The company settled two days before the case went to trial. As part of the settlement, the terminated worker received nine months of back pay totaling $21,056. The agreement absolved DirecTV of violating the National Labor Relations Act (NLRA) and mandated the company post notices stating that federal law gives employees the right to unionize.
"What employer is going to go, 'Hmm, well, that's tough'?" Anderlik asks. "There's no downside for them to do this."
According to the NLRB, last year the public filed 22,943 charges alleging that employers or labor organizations committed unfair labor practices that adversely affected employees.
"That's documented," says Anderlik, "so the [actual number of] incidents is probably way higher."
The statistics are part of the reason Anderlik and other organized labor groups are pushing for the Employee Free Choice Act, which would make it easier to unionize workplaces. The legislation, now in Congress, would also increase penalties imposed on companies found violating the labor law.
That's just a start. Anderlik estimates that someone is fired roughly every hour in this country for union-related activities, making an already difficult job of recruitment that much harder.
"People are so scared of losing their jobs,'" he says, "even though it's against the law."
Jim McGarvey grew up surrounded by the state's labor movement. From his childhood home on North Main Street in Butte, he could hear mine elevator doors crashing throughout the night. He joined the International Union of Mine, Mill, and Smelter Workers at age 15, making a living as a laborer on highway projects before he earned a teaching degree from Carroll College.
"Back then there was a lot of opportunity for young kids to work union jobs," says McGarvey, now 67. "I made good money. The union was very good to me. I didn't know there was any other way."
McGarvey says that while organizing in the private sector is an uphill battle, unions are successfully making gains among government employees.
"People would like you to think we're dying on the vine, our membership," he says, noting that in the public sector, at least, that's not true.
The AFL-CIO has 38,000 active union members, and 23,000 of them are government employees. That's the highest AFL-CIO membership in Montana history, according to McGarvey, who is the union's executive secretary.
The hardscrabble union man takes pride in the numbers. He says he and MEA-MFT president Eric Feaver have brought in a record number of teachers, health care workers and state and local employees. Since 1980, they've grown from 7,334 members to 17,550 today.

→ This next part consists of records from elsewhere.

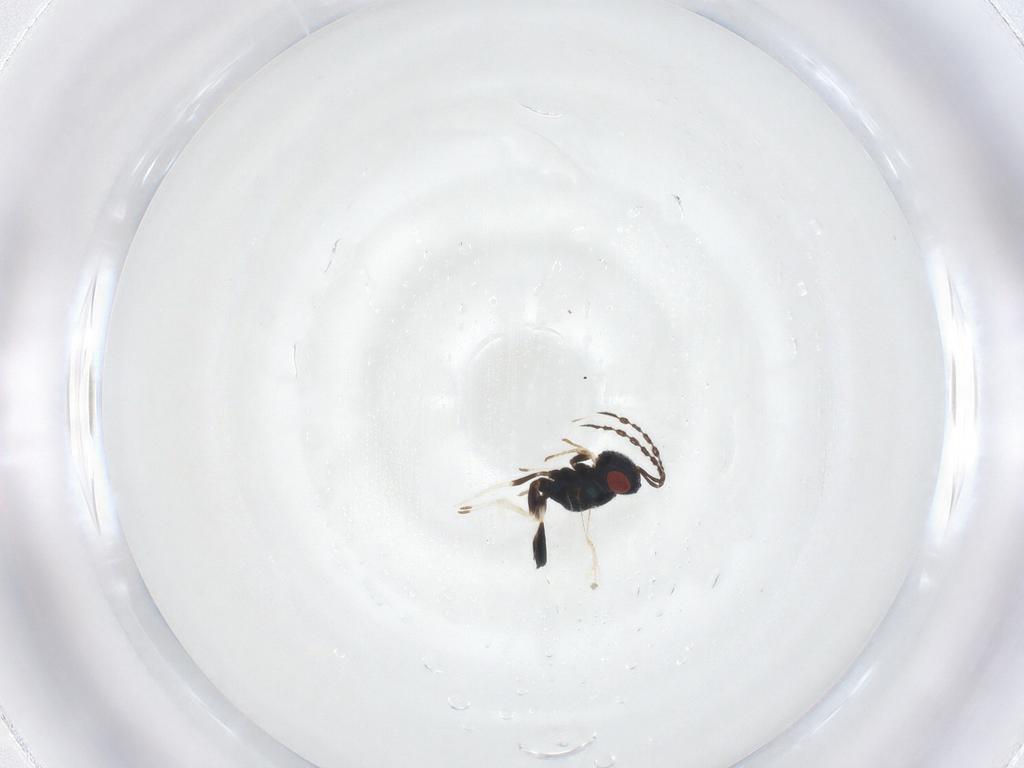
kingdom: Animalia
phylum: Arthropoda
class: Insecta
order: Hymenoptera
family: Pteromalidae
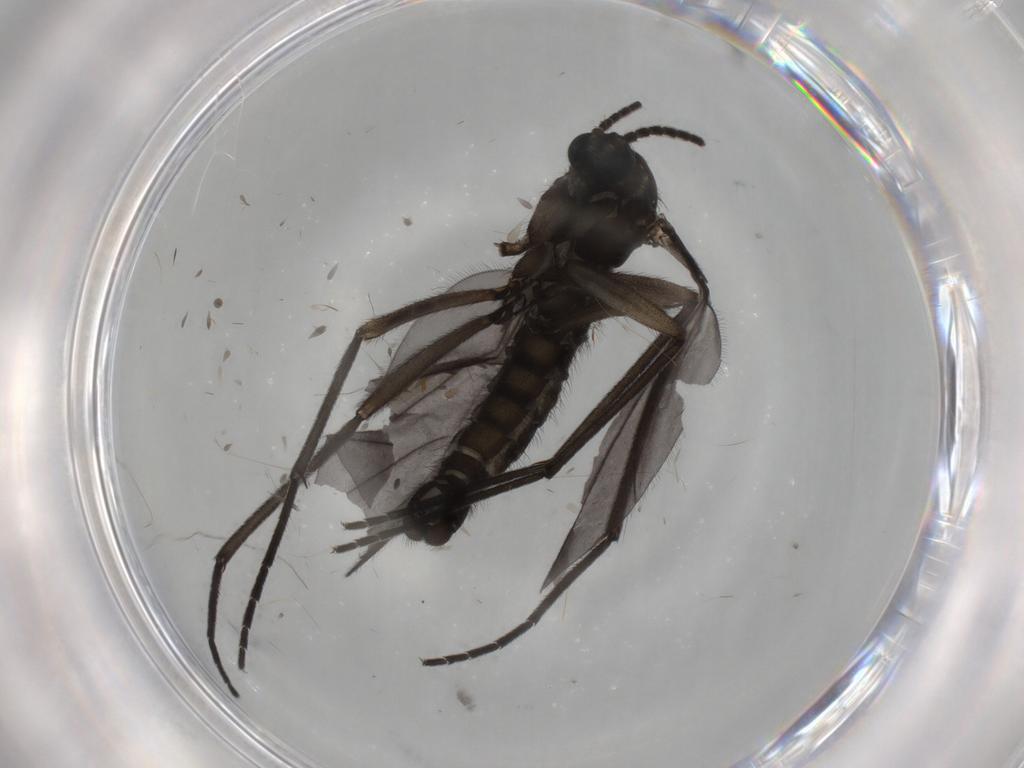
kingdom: Animalia
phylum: Arthropoda
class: Insecta
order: Diptera
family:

McGarvey and Feaver attribute much of the growth to aggressively putting boots on the ground and offering a valuable product. But McGarvey also says there are significant differences between public and private unionizing.
For instance, private industry is more capable and willing to mobilize resources to subvert union activity, McGarvey says. Another big difference is oversight. In Montana, a state labor board oversees public workplace grievances. That makes the ramifications of union busting more immediate.

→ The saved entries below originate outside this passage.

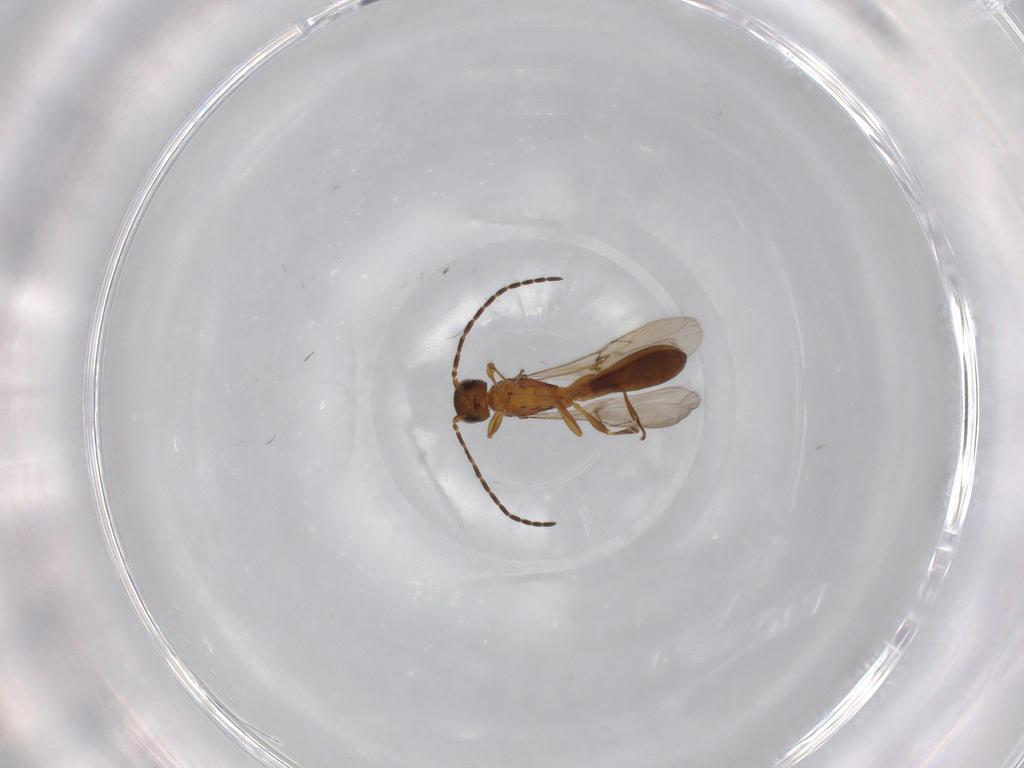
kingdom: Animalia
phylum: Arthropoda
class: Insecta
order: Hymenoptera
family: Scelionidae
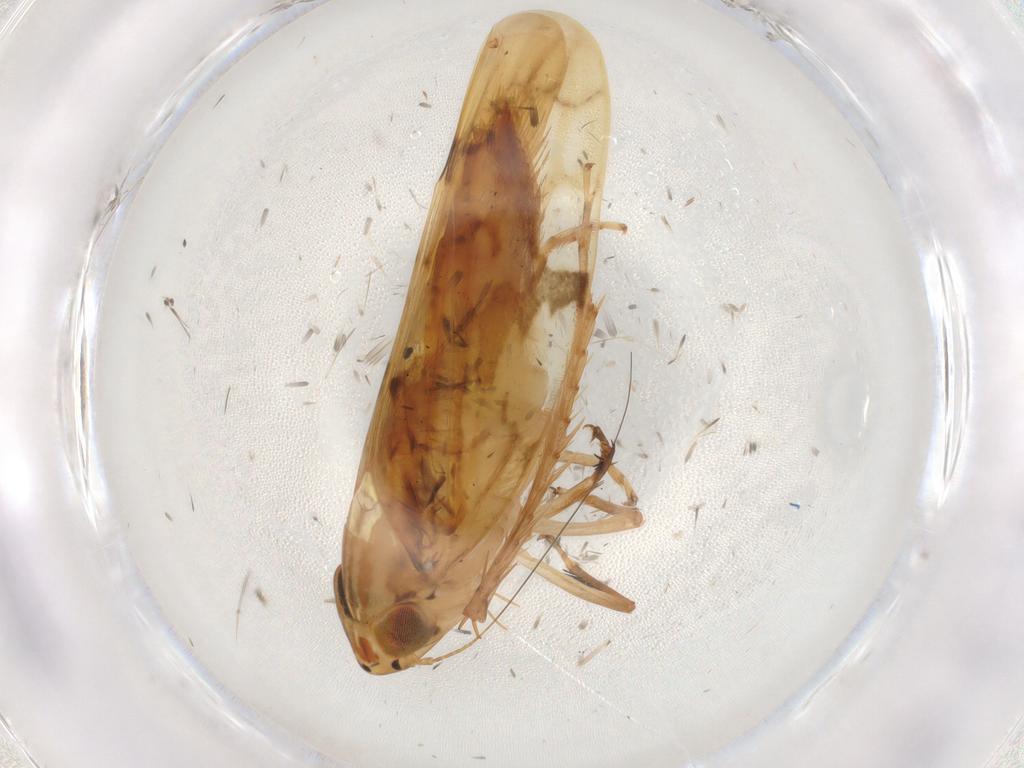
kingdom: Animalia
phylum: Arthropoda
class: Insecta
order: Hemiptera
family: Cicadellidae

"The labor board isn't in Denver or Seattle or someplace across the country," he says. "The labor board is right here in Montana."
Another hurdle for private sector unions is elected officials, says McGarvey. He points out that until recently not one contractor working on the massive Superfund cleanup in Butte Silver-Bow County is union. In light of the area's history, he finds that offensive.

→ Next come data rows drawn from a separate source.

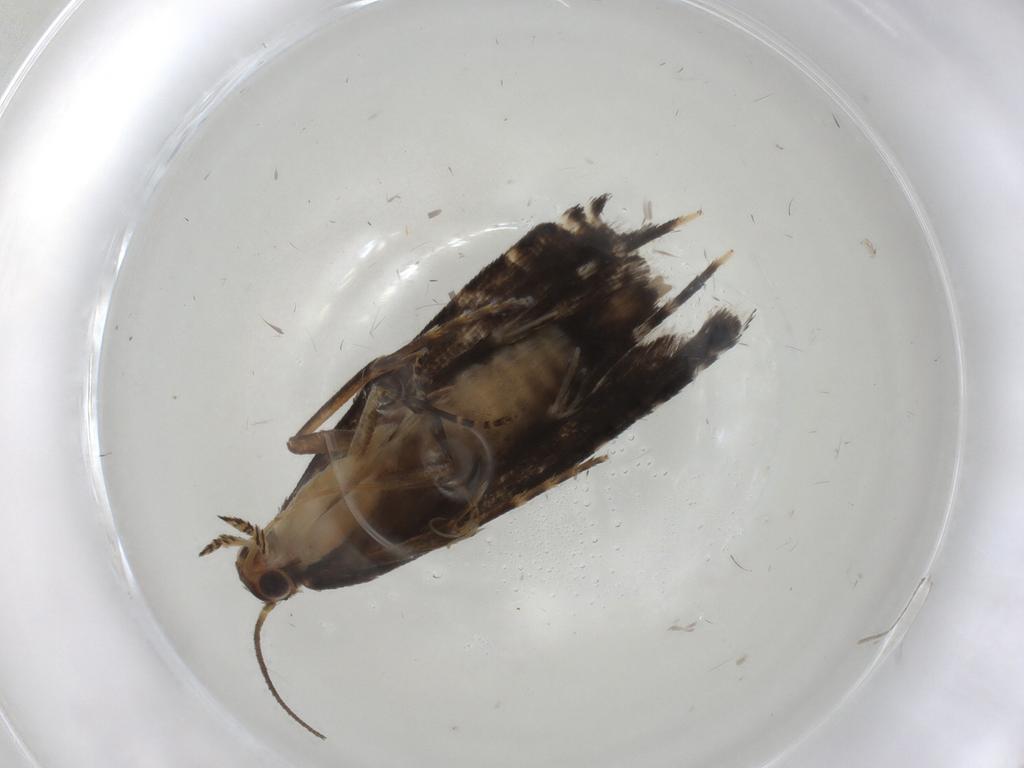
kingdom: Animalia
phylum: Arthropoda
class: Insecta
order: Lepidoptera
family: Glyphipterigidae
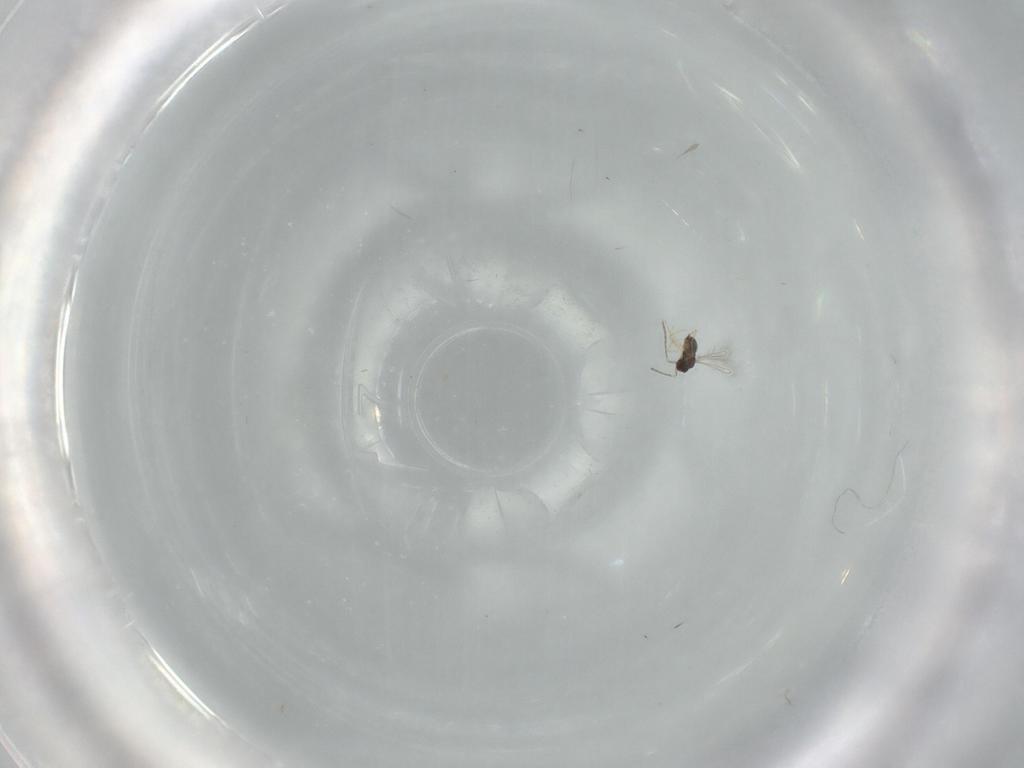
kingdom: Animalia
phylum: Arthropoda
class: Insecta
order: Hymenoptera
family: Mymaridae
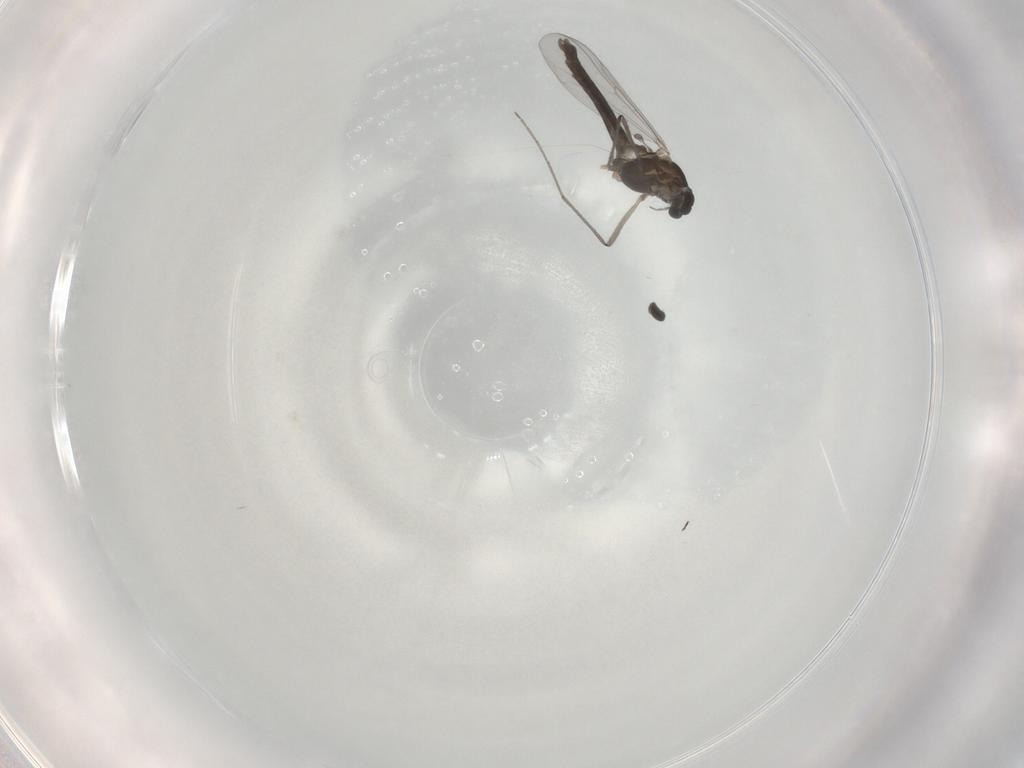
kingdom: Animalia
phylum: Arthropoda
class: Insecta
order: Diptera
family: Chironomidae
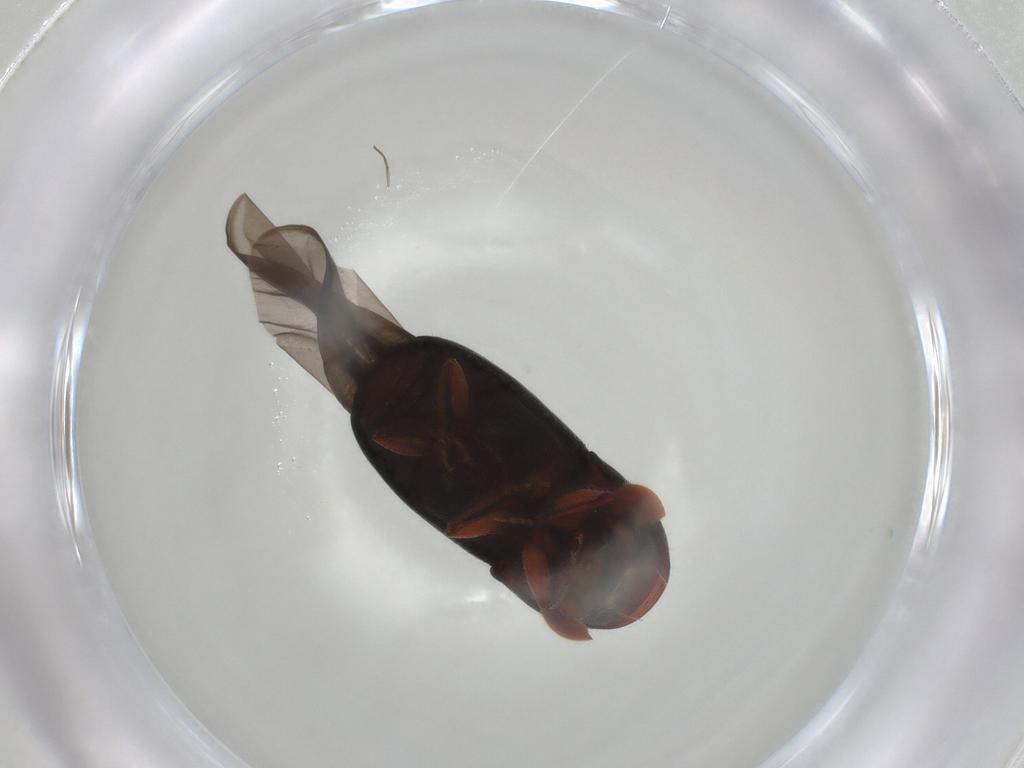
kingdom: Animalia
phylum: Arthropoda
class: Insecta
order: Coleoptera
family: Curculionidae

"At one time," he says, "you would have never had a situation in Butte where legislators slept through the fact that it wasn't union people doing the work, where their forefathers had died...to get unions.
"You know," he continues, "a corporation, they want to make money, and they don't want to pay good salaries, and they don't care about safety. But when government officials allow—and this is what's happening—all that cleanup work, with not one union job, Butte legislators ought to be ashamed of themselves."
During the Industrial Workers of the World (IWW) annual May Day celebration this year gathered at Caras Park. As they arrived, bewildered shoppers looked up to see people in hard hats and overalls pushing a soggy cardboard boat dubbed the "Lady Ann Magee II."
"We'll get boats, toys, all you have to do is work," shouted IWW's Jay Bostrom from the boat's rickety helm.